Friday, May 16, 2008

Theyyatheyyam—a play about performances

This play is significant in the oeuvre of Kavalam since, it has a very intriguing narrative and a storyline with many levels of meanings and different layers of connotations.
It narrates the story of Ramayana, the epic. It uses not the Valmiki Ramayana the most widely accepted form, but is narrating a very regional version of Ramayana, where Rama is named Daivathar, Seetha is Poonkanni, and Hanuman is Bappooran while Ravana is named Paranki chamundi. This local and folk version of Ramayana deviates from the grand text in many ways. This is more fluid, straightforward, and is the illustration of the indigenous creativity of the masses. (Here Ravana is devitalized by hanuman by removing his Urukku – a magical waste band- while Ravana dozes during his Tapasu. It reflects the immediate social concerns and milieu of the folk and their life. Accepting and acknowledging such local versions in the present context where there is a conscious attempt to establish a monolithic Ramayana, is a significant position.
This play suggests strong comments about colonialism and the history of protest against the colonizer. The Paranki is clearly the foreign invader who is to loot the resources of the land and molest Poonkanni, the local girl. The colonizer manipulates and wins over the protests spurting against him. This play has a strong comment on the power politics of colonialism and the cultural implications of it.
This play also speaks about the villainy of the local feudal landlord and his handling of the working class. Mekkanthala the local landlord has an eye over Poonkanni and tries to molest her. His brut less and cunning passion for the working class girl is clear and overt. When she do not yield to his whims and fancies, the landlord declares that none of the laborers will be given work in his field; the right to reap the harvest was denied by this landlord which follows a suggestion of possible protest and confluence of the working class. The sickle that is to reap the paddy is transformed into a weapon to eliminate the feudal landlord and becomes the symbol of the working class upsurge. Ravunni after killing the landlord has to go in hiding since police and power-centers hunts for him. Such a clear parable on the peasant revolt suggested in the play is strongly translated into the visual imagery in the whole narrative.

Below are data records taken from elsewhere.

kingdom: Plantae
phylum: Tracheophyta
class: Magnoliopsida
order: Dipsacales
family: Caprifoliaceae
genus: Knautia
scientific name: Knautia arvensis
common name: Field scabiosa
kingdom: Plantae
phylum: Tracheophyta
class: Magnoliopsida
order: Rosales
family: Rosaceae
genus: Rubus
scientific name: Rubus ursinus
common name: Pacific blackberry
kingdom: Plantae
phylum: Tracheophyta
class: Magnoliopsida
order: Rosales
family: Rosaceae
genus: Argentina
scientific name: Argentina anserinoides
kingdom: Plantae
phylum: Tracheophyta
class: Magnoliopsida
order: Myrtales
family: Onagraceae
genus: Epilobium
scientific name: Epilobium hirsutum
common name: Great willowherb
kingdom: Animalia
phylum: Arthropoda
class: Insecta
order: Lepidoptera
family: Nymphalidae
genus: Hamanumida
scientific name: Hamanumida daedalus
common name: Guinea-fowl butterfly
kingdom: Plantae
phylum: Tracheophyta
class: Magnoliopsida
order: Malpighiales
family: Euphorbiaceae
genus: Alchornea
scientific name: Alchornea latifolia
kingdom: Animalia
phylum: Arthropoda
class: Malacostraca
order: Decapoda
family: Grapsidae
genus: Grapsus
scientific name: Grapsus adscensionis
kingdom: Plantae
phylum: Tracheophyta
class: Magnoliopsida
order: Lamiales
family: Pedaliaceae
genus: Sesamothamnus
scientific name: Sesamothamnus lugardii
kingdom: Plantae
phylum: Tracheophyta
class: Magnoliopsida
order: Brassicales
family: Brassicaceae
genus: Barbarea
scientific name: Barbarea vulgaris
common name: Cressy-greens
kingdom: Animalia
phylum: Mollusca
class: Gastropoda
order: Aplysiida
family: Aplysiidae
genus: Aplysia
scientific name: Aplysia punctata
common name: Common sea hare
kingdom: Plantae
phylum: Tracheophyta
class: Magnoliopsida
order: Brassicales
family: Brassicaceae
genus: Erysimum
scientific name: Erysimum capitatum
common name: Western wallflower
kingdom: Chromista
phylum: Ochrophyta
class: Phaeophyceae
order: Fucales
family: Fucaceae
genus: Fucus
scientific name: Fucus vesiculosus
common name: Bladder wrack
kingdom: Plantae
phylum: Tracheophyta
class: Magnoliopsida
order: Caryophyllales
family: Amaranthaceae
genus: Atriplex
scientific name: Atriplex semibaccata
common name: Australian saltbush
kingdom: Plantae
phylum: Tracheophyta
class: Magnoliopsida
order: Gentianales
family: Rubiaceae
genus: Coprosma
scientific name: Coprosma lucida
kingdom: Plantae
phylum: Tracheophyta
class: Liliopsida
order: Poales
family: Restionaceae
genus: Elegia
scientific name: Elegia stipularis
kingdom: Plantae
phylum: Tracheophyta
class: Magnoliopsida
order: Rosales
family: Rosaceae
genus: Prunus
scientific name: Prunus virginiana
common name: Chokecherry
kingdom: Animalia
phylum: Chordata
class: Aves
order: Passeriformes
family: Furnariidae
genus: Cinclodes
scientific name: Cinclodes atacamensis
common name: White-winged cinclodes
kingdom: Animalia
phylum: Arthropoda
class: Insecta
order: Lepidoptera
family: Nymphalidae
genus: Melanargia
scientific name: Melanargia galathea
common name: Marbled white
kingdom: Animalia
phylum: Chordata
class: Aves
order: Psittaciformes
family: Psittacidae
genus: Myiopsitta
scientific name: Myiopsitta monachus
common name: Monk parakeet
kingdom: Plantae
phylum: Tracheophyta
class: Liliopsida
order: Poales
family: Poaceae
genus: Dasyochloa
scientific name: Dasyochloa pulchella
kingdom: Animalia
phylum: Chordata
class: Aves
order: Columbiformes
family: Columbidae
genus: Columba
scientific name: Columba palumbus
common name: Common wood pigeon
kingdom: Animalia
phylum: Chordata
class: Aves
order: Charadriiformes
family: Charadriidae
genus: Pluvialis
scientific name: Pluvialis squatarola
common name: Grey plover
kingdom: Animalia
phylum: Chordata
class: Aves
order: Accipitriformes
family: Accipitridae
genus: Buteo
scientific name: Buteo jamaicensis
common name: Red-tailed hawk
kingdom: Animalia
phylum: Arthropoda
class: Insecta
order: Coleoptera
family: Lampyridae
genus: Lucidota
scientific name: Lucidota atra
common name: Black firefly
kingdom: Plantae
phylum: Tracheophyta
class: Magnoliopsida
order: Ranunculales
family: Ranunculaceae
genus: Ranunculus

Varied layers of different plots are interwoven to get a seemingly simple text. Besides this the narrative structure and its composition is also important. The play becomes an essay on the performer and the performance itself. It is trying to understand the inner dynamics and chore of the performance.
Performance of myths, performance of the daily routines of the common man who is helpless and wrapped in the daily cores, and also on the performance of this particular play itself becomes the concern of the narrative. It is interesting that the performer is to perform different roles inside the performance itself. He has to narrate the story, explain and interpret it, and at the same time is the character of the play. Performance itself turns out to be the theme. While performing the Paranki Chamundi, Ramunni has to be the representative of the social attribute of the working peasant, and has to lead a protest against the feudal landlord. At the same time he has to elope with Poonkanni also return as the performer of the Theyyam. His mundane existence and his character merge into one. His social responsibility to rebel the landlord and his responsibility perform the Theyyam are having the same importance and consequence. Added together is the social human he depicts.
The singer-narrator has another significant veracity. He has to narrate, create the characters, invite and evoke them on to the stage, interpret and explain the different junctures of the plot, but also is a victim of the events on stage. At times he has to run away from the scene since the very characters he invoked beset him. He is to shift between the performer and the character and at times caught in between the two states. The position and space of him as an actor in the physical as well as the performance realm is always in transformation and is the continuation of one to the other. He is bound within the physical space of the fiction and its dynamics, under the coercion of the other characters, and has to emote, feel and suffer according to the demands of the situation. He is under the endorsement of the director, other actors, and the plot itself. The physical spacing of the actor in the performance context and his functions in an oriental performance is essayed in this creation and its enactment.
This note is the response of seeing the performance of Theyyatheyyam, a play written and directed by Kavalam Narayana Panikker and performed by Sopanam at Fine arts Hall Ernakulam and also the personal chat with Kavalam before the play.